Here are some suggestions of helpful things to do to change both a grandparent’s excessive gift giving and the behavior of your child.
- Have a serious talk with the grandparent. Share with your dad how your oldest has touted her ability to get whatever she wants from him. Explain how his behavior interferes with your ability to parent. When you say “no” to something, ask that he respect your decision as a parent, or ask him to talk with you before giving your child something that she has asked for or hinted at. Share with him the values you are trying to instill in your children.
In a Parents magazine 2020 study of over 1,000 moms and dads polled, 73% chose kindness as the quality they most want to instill in their kids. You might also teach your kids gratitude, or appreciation for the worth of a big item, by encouraging them to earn part of the money for it and not expect that everything to be given to them.

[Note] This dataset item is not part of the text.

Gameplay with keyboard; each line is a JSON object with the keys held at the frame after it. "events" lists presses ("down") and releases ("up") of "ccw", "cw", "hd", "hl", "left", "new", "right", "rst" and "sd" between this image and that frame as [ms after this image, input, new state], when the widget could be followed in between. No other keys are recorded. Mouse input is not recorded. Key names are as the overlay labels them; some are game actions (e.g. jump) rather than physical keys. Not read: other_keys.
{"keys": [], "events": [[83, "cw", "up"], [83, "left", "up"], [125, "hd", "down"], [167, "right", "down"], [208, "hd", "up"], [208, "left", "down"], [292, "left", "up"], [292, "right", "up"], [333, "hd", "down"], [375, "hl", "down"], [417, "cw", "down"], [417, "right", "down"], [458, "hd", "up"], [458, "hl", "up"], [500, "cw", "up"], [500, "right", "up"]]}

- Have a discussion with your children about curbing competitiveness around gifts and the joy of giving to others as well as receiving.
- Convey to grandparents that the greatest gift they can give a child is their time. For a long-distance grandparent, time could be shared through video chats, letters, cards or reading together via Zoom.
- Encourage your children to send letters, drawings, pictures and thank-you notes to grandparents.
- Involve your children in activities that help them learn that some people may have far less than they have and may truly need things. There are so many opportunities to volunteer in ways that develop empathy, such as adopting a family at Christmas, collecting items for a toy drive or volunteering to pack meals for people in need.
- Develop some rules around presents. This could be in the form of a price limit for each child’s gifts. Let your kids know the spending limit, so they can make their wish lists with this in mind. Some parents use a formula: one present to read, one to wear and one for fun. Another option is to buy a limited number of individual presents and then a big gift for the whole family to share.
Betty Richardson, PhD, RN, CS, LPC, LMFT, is an Austin-based psychotherapist.